Return, word for word, everything in the records from the line containing "Kill XP, total" down to the line containing "Reading left to", including both of those lines.

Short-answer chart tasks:
>>>>>

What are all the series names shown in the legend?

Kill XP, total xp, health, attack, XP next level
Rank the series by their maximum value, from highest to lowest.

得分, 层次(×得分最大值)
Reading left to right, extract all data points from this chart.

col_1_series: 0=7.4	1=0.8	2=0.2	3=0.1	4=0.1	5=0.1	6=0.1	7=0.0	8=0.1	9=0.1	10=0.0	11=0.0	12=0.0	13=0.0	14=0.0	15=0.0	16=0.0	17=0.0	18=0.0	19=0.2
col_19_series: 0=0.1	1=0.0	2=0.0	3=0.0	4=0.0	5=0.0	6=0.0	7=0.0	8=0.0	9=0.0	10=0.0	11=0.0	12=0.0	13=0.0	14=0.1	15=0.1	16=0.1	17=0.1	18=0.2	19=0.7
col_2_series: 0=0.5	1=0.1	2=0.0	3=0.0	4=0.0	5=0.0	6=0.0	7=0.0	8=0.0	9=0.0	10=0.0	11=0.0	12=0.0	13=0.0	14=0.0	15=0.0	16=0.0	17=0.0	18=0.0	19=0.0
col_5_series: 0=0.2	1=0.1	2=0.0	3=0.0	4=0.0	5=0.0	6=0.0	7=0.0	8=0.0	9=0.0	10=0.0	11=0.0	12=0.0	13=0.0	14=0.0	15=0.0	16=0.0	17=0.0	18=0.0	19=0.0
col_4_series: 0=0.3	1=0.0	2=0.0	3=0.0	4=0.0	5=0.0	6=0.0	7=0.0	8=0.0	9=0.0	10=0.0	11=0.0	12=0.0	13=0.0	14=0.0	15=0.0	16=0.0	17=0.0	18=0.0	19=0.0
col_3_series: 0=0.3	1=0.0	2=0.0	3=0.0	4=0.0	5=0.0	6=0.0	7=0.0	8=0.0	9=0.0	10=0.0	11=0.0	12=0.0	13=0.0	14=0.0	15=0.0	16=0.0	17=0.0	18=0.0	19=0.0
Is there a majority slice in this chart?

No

<<<<<
>>>>>

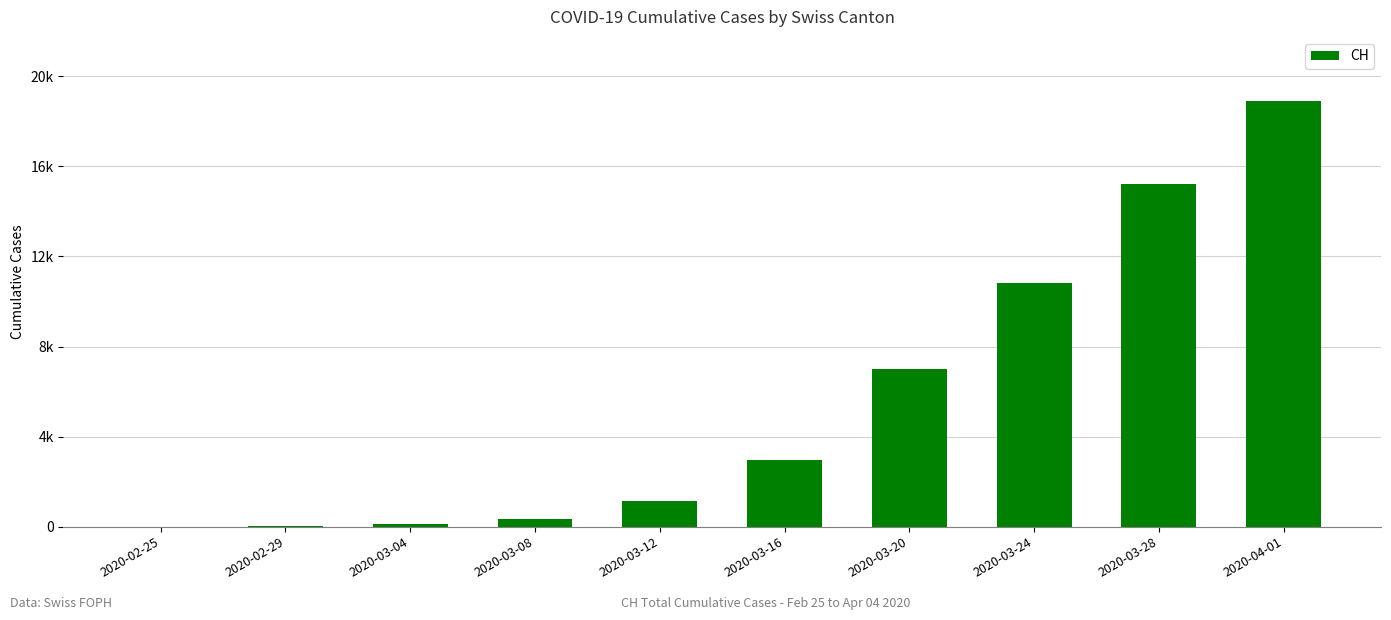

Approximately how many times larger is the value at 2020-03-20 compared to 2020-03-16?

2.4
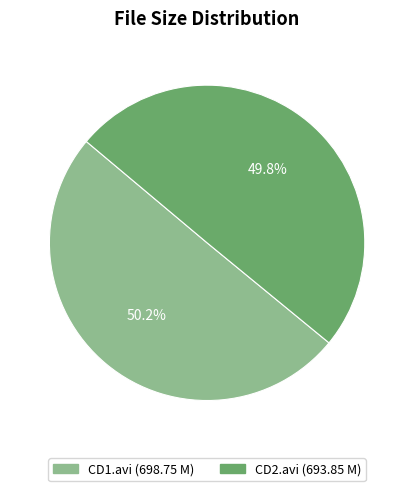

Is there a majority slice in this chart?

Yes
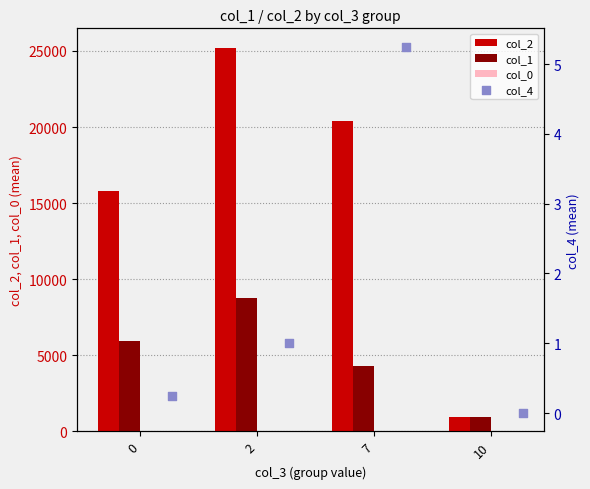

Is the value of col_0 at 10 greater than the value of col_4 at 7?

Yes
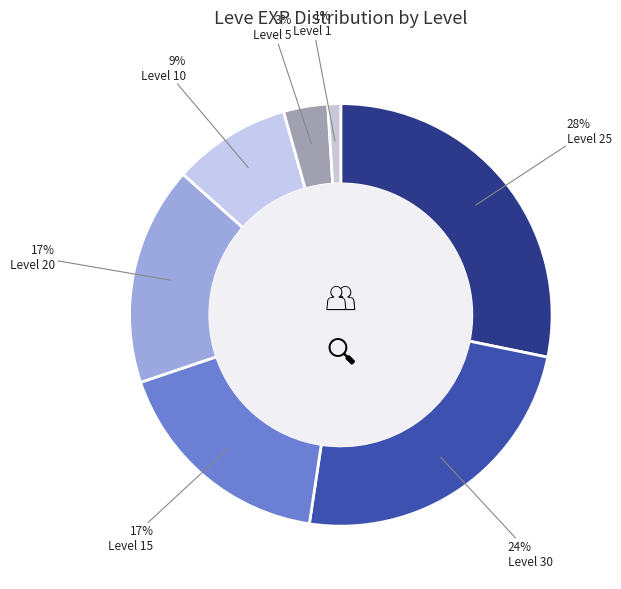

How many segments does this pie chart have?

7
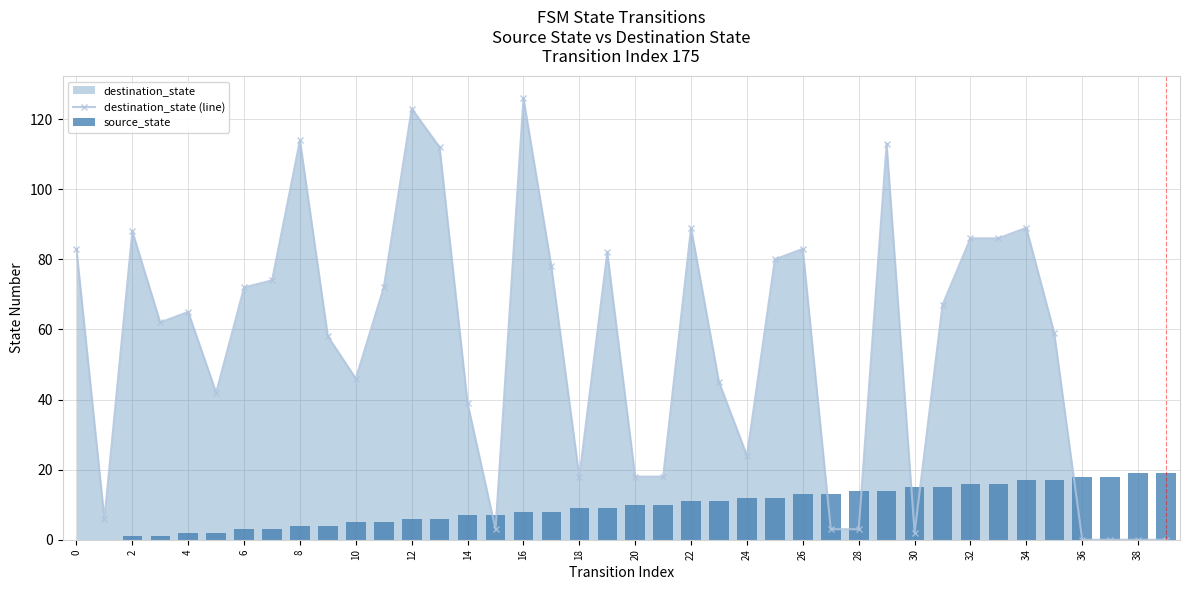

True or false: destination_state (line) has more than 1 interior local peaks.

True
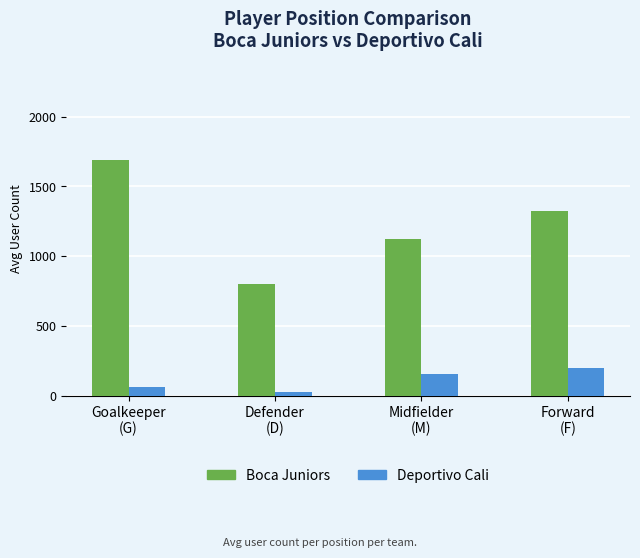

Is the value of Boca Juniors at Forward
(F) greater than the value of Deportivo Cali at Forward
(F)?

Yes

<<<<<

▶ _Solved exercise_:
Kill XP, total xp, health, attack, XP next level
Rank the series by their maximum value, from highest to lowest.

得分, 层次(×得分最大值)
Reading left to right, extract all data points from this chart.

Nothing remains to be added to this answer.